§ **Data for processing**
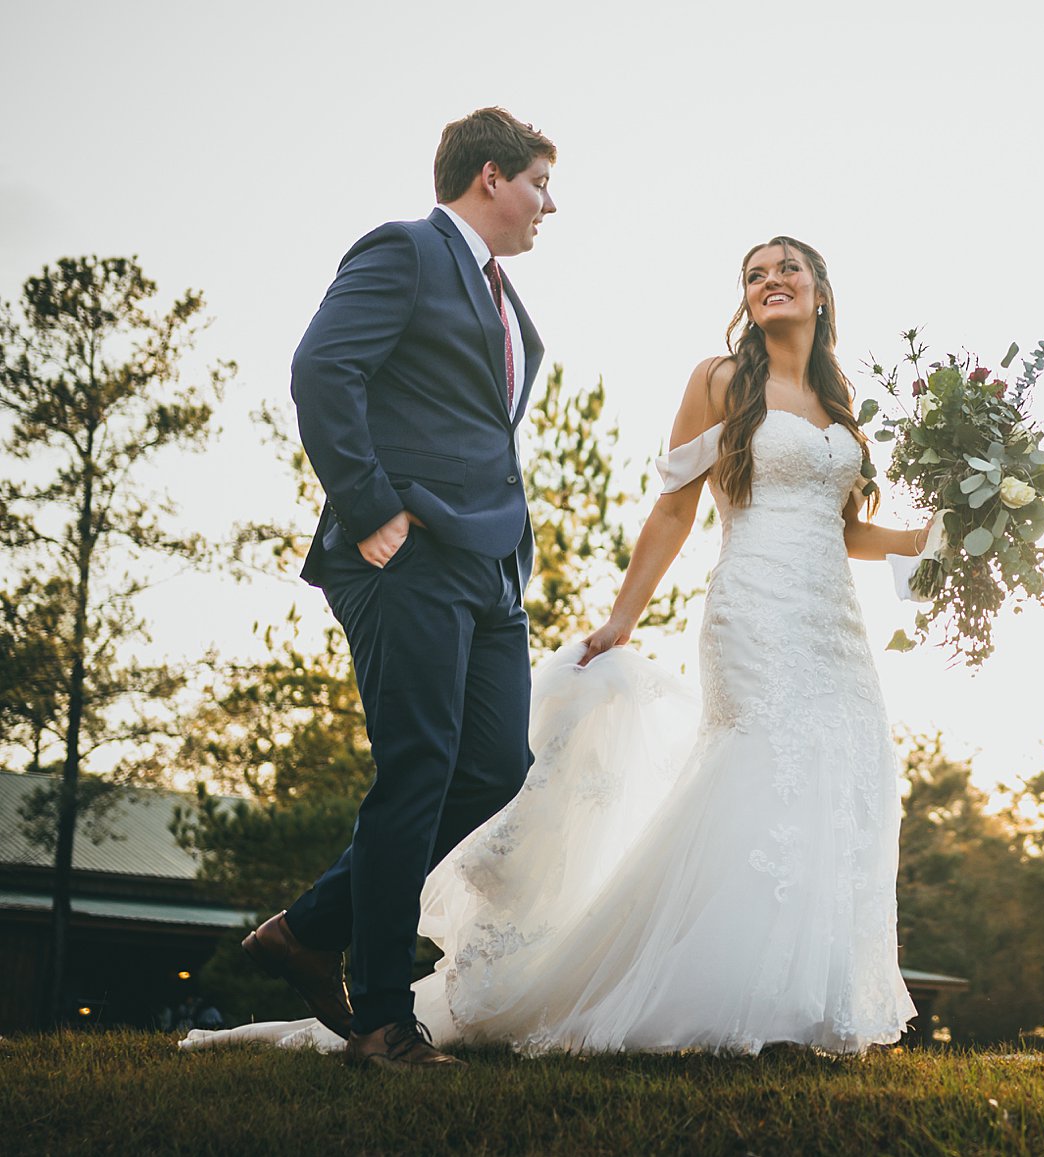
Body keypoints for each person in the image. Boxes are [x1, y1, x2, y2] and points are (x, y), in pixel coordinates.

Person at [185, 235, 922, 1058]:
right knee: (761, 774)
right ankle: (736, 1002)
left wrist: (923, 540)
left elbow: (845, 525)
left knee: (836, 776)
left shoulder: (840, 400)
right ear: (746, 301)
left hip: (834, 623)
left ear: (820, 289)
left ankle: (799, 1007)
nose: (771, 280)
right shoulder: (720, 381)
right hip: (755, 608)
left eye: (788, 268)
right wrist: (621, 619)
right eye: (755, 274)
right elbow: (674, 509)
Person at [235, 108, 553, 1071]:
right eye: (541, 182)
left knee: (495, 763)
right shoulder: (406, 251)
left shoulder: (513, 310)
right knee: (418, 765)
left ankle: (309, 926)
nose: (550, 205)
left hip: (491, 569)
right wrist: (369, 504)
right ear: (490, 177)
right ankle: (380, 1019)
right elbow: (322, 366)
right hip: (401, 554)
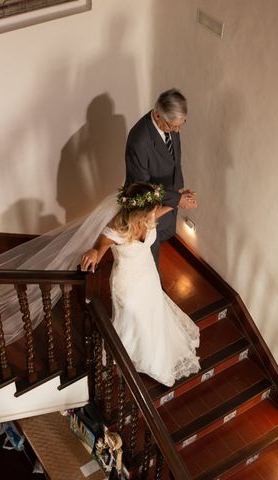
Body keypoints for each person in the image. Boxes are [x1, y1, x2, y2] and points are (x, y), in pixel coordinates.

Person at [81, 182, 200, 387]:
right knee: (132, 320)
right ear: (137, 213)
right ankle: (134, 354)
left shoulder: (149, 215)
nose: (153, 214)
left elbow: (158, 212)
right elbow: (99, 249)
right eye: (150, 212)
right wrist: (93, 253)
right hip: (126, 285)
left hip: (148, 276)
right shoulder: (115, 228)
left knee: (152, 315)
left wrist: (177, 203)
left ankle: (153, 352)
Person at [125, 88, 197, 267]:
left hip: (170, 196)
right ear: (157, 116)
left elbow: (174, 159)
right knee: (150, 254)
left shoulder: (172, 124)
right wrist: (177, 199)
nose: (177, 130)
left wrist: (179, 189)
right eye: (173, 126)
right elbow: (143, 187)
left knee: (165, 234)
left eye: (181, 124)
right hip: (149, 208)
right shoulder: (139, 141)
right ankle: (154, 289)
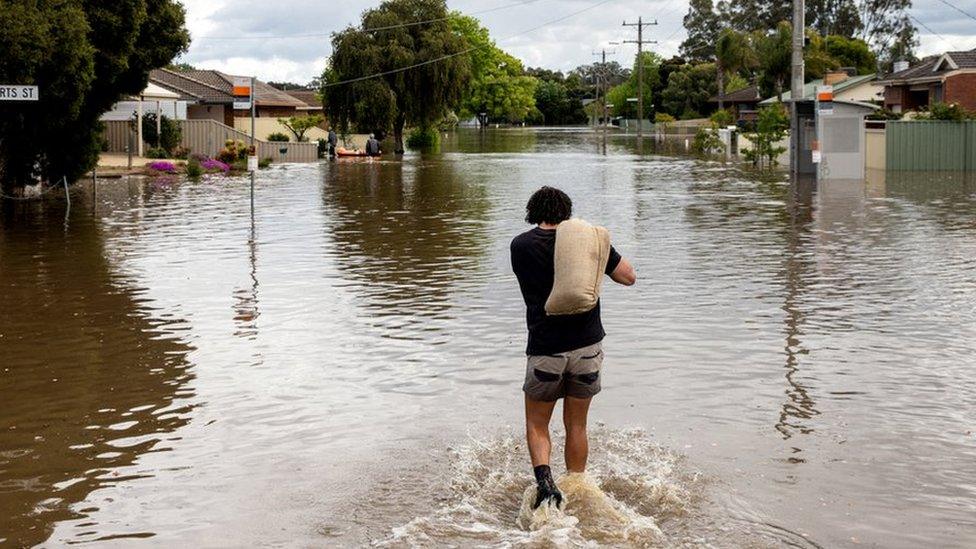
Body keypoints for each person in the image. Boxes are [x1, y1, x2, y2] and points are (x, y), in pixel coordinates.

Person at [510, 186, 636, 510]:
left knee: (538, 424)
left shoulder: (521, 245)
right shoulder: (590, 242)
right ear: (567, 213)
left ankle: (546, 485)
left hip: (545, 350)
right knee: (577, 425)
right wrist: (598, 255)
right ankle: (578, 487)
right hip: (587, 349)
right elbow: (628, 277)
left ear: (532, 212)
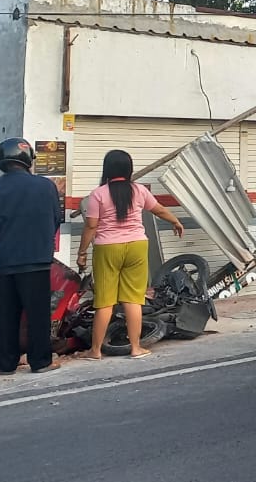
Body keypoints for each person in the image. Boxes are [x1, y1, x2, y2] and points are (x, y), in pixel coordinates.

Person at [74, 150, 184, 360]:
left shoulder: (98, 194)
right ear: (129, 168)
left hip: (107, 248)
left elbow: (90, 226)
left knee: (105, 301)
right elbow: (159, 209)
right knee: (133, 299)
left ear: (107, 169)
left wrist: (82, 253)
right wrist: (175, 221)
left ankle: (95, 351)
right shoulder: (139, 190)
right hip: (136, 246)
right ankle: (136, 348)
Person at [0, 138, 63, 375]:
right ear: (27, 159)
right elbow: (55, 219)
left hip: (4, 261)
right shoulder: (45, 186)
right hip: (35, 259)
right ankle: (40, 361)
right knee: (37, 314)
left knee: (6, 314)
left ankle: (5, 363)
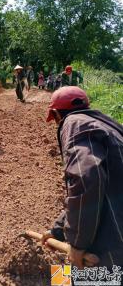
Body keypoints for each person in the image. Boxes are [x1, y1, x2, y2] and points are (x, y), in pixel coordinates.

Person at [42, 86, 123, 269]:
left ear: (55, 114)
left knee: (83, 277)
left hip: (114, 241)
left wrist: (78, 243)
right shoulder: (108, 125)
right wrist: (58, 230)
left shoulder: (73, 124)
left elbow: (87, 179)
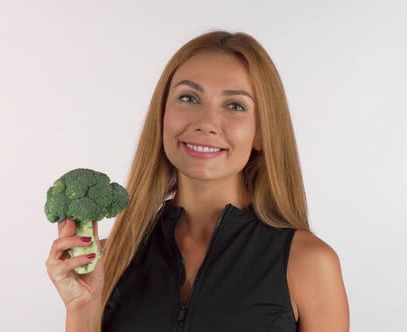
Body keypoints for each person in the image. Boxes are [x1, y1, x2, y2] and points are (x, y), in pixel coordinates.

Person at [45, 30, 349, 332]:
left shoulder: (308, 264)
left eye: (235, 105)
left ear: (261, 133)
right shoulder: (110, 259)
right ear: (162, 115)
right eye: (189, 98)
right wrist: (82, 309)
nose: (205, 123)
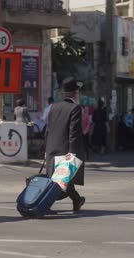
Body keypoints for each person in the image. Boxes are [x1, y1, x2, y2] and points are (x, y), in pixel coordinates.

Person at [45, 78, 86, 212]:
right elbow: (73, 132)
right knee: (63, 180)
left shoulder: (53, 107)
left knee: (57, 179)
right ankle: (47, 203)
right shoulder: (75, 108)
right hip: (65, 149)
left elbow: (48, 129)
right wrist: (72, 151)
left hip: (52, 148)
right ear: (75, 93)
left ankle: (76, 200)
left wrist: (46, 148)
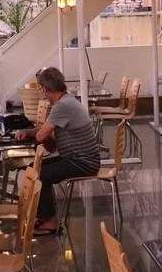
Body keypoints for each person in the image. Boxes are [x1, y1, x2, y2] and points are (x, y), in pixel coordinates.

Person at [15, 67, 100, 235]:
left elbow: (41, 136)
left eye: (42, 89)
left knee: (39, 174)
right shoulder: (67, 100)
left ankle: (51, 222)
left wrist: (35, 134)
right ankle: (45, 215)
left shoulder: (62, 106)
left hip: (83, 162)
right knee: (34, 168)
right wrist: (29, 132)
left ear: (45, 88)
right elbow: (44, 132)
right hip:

§ **Exercise brief**
Taking the entries above, copy word for word the lines from the one with "left knee: (83, 277)" up to and including the one with "left shoulder: (308, 264)", without any picture.

§ **Solution for this problem**
left knee: (83, 277)
left hip: (114, 241)
left wrist: (78, 243)
right shoulder: (108, 125)
right wrist: (58, 230)
left shoulder: (73, 124)
left elbow: (87, 179)
Body keypoints for each person in the image. Boxes are [x1, y1, x2, y2] and points are (x, y), in pixel coordinates.

Person at [45, 30, 349, 332]:
left shoulder: (308, 264)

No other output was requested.